**YOUR INSTRUCTIONS:**
Can you write out the material below word for word, leaving out the pictures?

=== Begin Enclosure ===

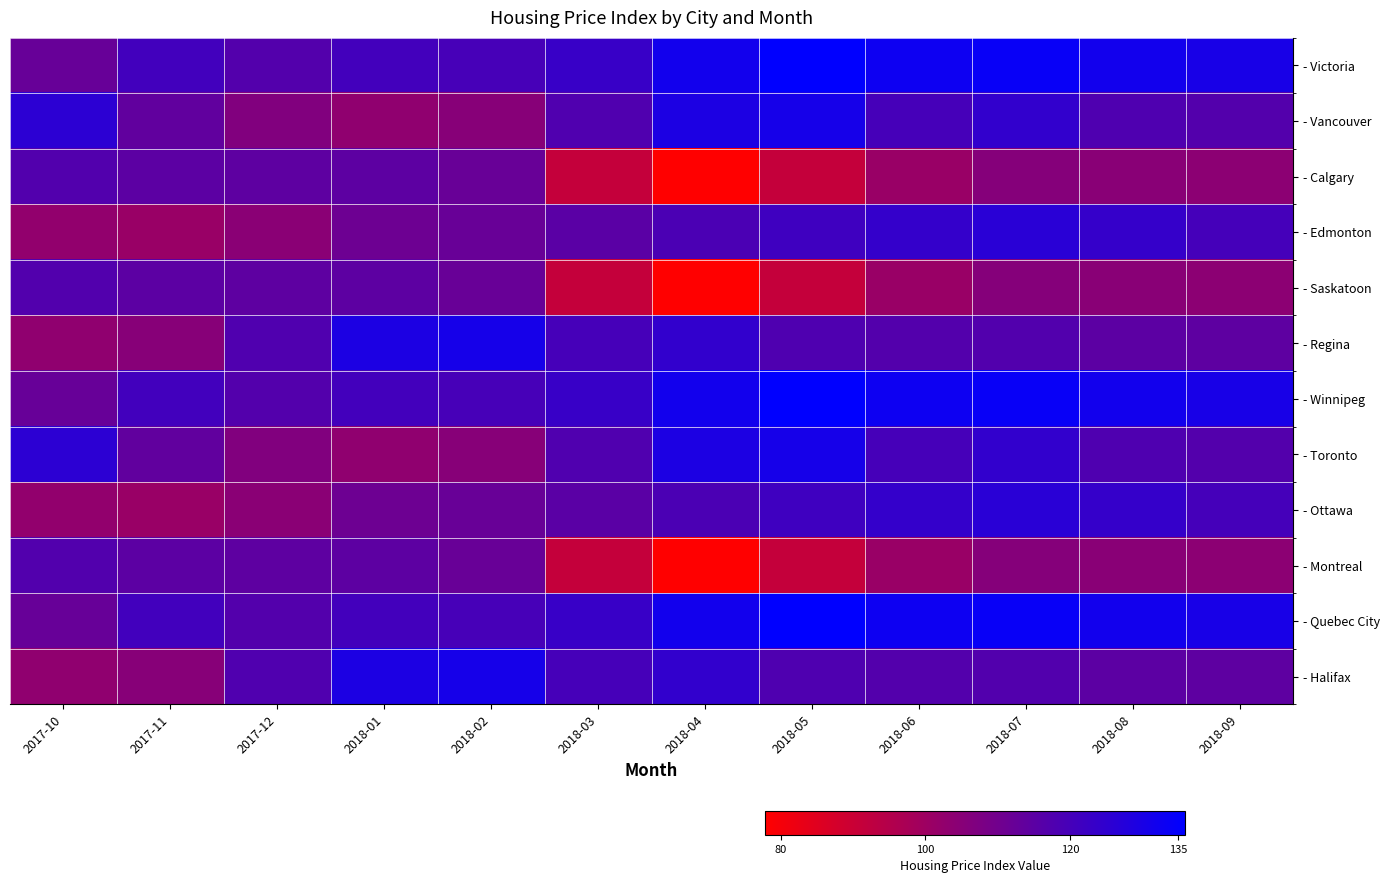

What is the spread (max minus min) of values at 2017-12?

13.3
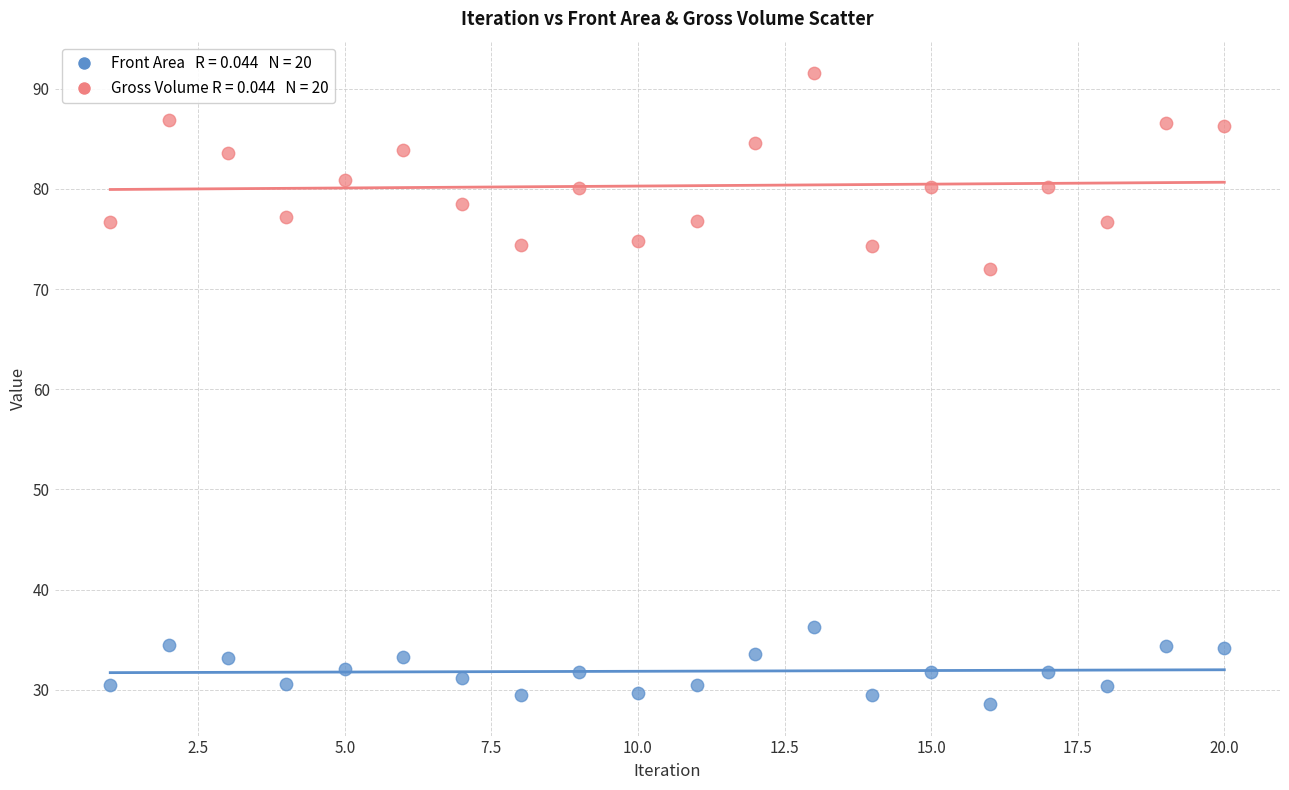

Across all data points, what is the range of X values (max minus min)?

19.0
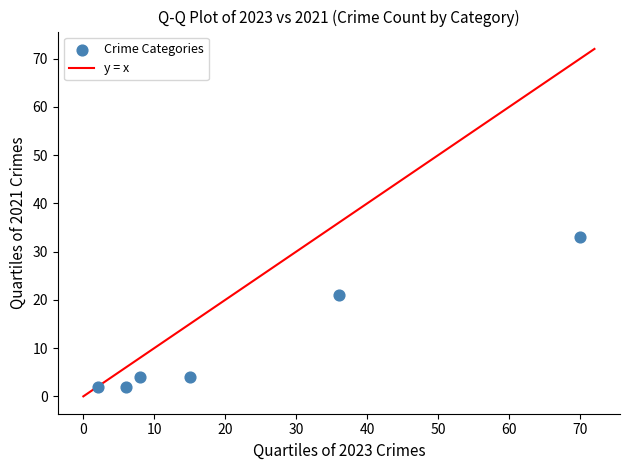

What Y value in the scatter plot is closest to 17?

21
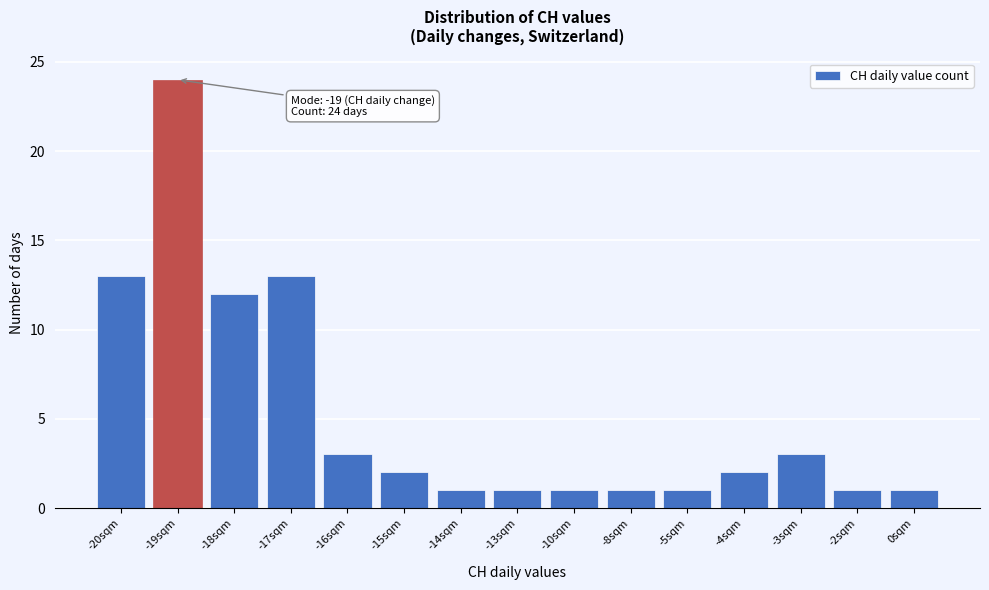

Reading left to right, extract all data points from this chart.

13	24	12	13	3	2	1	1	1	1	1	2	3	1	1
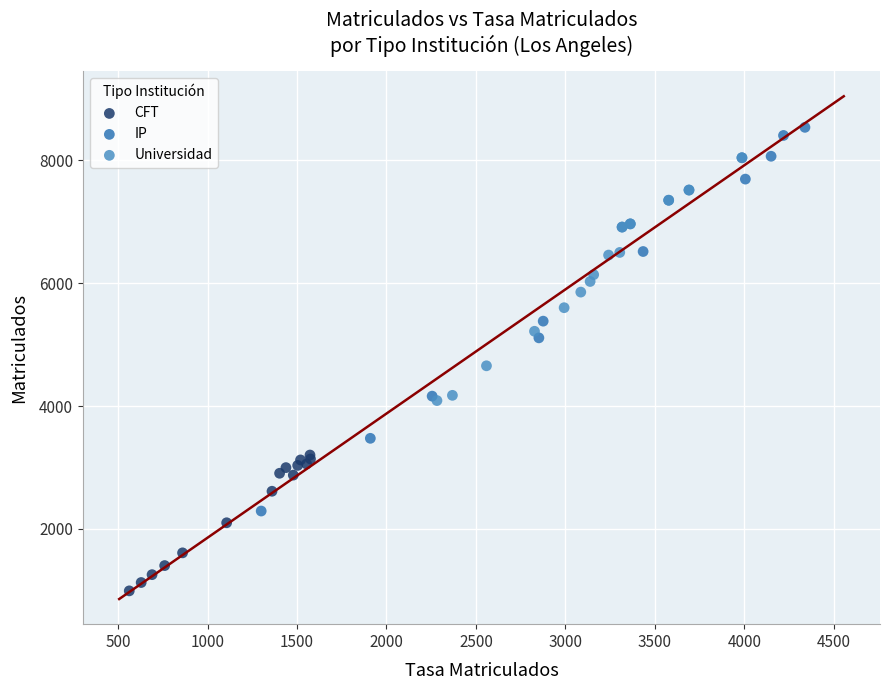

What are all the series names shown in the legend?

CFT, IP, Universidad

=== End Enclosure ===

**RESPONSE BOX:**
What is the spread (max minus min) of values at 2017-12?

13.3

Across all data points, what is the range of X values (max minus min)?

19.0

What Y value in the scatter plot is closest to 17?

21

Reading left to right, extract all data points from this chart.

13	24	12	13	3	2	1	1	1	1	1	2	3	1	1

What are all the series names shown in the legend?

CFT, IP, Universidad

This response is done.